Stroke - a sort of brain damage when the blood supply to the brain is blocked or restricted. The temporarily disrupted supply is often called a mini-stroke or transient ischaemic attack (TIA). Stroke/TIA includes;

  • Diabetes.
  • High Cholesterol.
  • High Blood Pressure.
  • Atrial Fibrillation.

3. Peripheral Arterial Disease

Peripheral Arterial Disease is the restricted blood supply to the limbs. The disease is one of the most common vascular diseases in the United States. If not treated on time, it can lead to amputations. PAD includes;

  • Constant pain or dull/crampy legs.
  • Less hair growth on legs.
  • Dullness/numbness.
  • Ulcers on feet and legs

    4. Aortic Disease

    Any disease related to the largest vessel supplying blood across the body - the aorta is called aortic disease. It is one of the life-threatening factors. Aorta may burst or bulge outward risking the whole body's blood supply. A person may feel dizzy, breathlessness, and back/tummy pain when the aorta bursts.

    Causes of CVDs

    No specific factors are included as a cause of CVD, several things increase the risk of catching any of such diseases. They are; High blood pressure and cholesterol, obesity, inactivity, smoking diabetes, etc. A person with high blood pressure is more likely to have CVD as it damages the blood vessels risking the pumping of blood. Smoking also risks the vessel by narrowing it. High cholesterol means the accumulation of fat in vessels.

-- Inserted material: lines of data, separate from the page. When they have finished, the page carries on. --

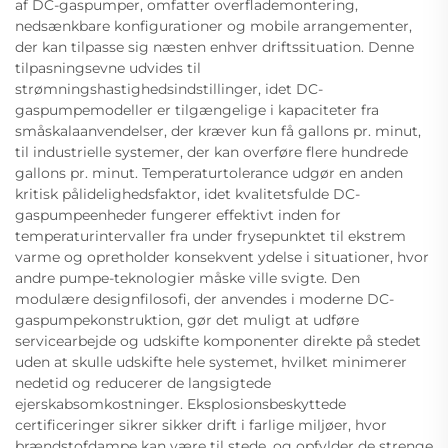
af DC-gaspumper, omfatter overflademontering,
nedsænkbare konfigurationer og mobile arrangementer,
der kan tilpasse sig næsten enhver driftssituation. Denne
tilpasningsevne udvides til
strømningshastighedsindstillinger, idet DC-
gaspumpemodeller er tilgængelige i kapaciteter fra
småskalaanvendelser, der kræver kun få gallons pr. minut,
til industrielle systemer, der kan overføre flere hundrede
gallons pr. minut. Temperaturtolerance udgør en anden
kritisk pålidelighedsfaktor, idet kvalitetsfulde DC-
gaspumpeenheder fungerer effektivt inden for
temperaturintervaller fra under frysepunktet til ekstrem
varme og opretholder konsekvent ydelse i situationer, hvor
andre pumpe-teknologier måske ville svigte. Den
modulære designfilosofi, der anvendes i moderne DC-
gaspumpekonstruktion, gør det muligt at udføre
servicearbejde og udskifte komponenter direkte på stedet
uden at skulle udskifte hele systemet, hvilket minimerer
nedetid og reducerer de langsigtede
ejerskabsomkostninger. Eksplosionsbeskyttede
certificeringer sikrer sikker drift i farlige miljøer, hvor
brændstofdampe kan være til stede, og opfylder de strenge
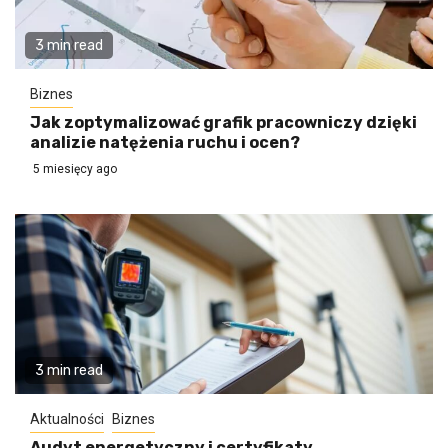
3 min read
Biznes
Jak zoptymalizować grafik pracowniczy dzięki
analizie natężenia ruchu i ocen?
5 miesięcy ago
3 min read
Aktualności
Biznes
Audyt energetyczny i certyfikaty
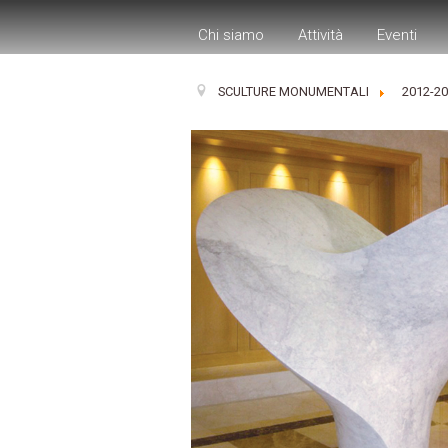
Chi siamo
Attività
Eventi
SCULTURE MONUMENTALI
2012-2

    All it does is reduce the blood supply and increase the chances of developing a blood clot. Inactivity leads to high cholesterol, and high cholesterol as a result leads to obesity and diabetes which are also risk factors. The high level of sugar in blood narrows the blood vessels.

    Symptoms of CVD

    Symptoms of CVD include high blood pressure due to narrowing of blood vessels, breathlessness or shortening of breath, chest pain and pressure, pain in the back, upper abdomen, and jaw, numbness in legs and feet, sores on legs, brain damage, dizziness, and drowsiness, etc.

    Treatment of CVDs

    A healthy lifestyle along with a healthy diet minimizes the risk of being affected by CVD. It's still not too late, stop risking your health and embrace a few notable points to get back on track. Following are the treatment for CVD:

    Balanced Diet

    It may sound lame but a balanced diet works wonders. Food with less amount of sugar and carbohydrates should be taken. Consumption of plenty of fiber-rich food, fruits, and vegetables minimizes the chances of CVDs.

    Quit Smoking & Cut Down Alcohol

    Quit smoking without risking your health. Not only CVD but a person could easily catch any chronic disease. Results are extreme and fatal so it's never too late. During its consumption alcohol causes an increase in heart rate and blood pressure. Regular consumption weakens the heart muscle and causes irregular heartbeats.

    Regular Exercise

    Regular exercises put little strain on the heart and it could considerably and efficiently pump blood across the whole body. It also keeps blood vessels flexible. Lowering the level of cholesterol, medications ensure normal heart pressure and rhythmic heartbeats. It also prevents future heart attacks.

    Disclaimer: The contents of this article are intended to raise awareness about common health issues and should not be viewed as sound medical advice for your specific condition. You should always consult with a licensed medical practitioner prior to following any suggestions outlined in this article or adopting any treatment protocol based on the contents of this article.